# THE EXERCISE
Rewrite the records from the start through the line that contains "picture [650, 288, 1004, 642]", changing "layout element" to "page element" and leaving everything else the same.
==== SOURCE MATERIAL
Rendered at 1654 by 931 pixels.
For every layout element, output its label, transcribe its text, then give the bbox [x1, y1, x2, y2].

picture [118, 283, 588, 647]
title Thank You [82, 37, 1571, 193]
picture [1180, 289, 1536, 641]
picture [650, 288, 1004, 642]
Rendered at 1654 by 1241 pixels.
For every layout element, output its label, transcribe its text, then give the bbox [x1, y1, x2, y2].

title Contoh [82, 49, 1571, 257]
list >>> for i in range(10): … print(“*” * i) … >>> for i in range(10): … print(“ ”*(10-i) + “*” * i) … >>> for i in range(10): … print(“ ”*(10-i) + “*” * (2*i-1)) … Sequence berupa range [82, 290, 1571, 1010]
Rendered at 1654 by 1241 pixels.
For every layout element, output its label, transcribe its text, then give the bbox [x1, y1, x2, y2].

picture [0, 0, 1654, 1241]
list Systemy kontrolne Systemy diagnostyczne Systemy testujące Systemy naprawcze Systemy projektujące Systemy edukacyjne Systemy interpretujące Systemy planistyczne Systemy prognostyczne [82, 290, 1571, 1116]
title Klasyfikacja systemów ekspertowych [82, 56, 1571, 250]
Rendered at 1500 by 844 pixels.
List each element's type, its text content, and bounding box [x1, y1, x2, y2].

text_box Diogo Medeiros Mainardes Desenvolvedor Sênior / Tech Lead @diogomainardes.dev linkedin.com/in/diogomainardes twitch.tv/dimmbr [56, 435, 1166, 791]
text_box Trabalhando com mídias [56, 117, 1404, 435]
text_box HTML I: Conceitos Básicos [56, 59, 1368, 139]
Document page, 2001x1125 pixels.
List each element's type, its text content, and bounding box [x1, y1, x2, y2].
========
# RESULT FOR THIS TASK
Rendered at 1654 by 931 pixels.
For every page element, output its label, transcribe its text, then give the bbox [x1, y1, x2, y2].

picture [118, 283, 588, 647]
title Thank You [82, 37, 1571, 193]
picture [1180, 289, 1536, 641]
picture [650, 288, 1004, 642]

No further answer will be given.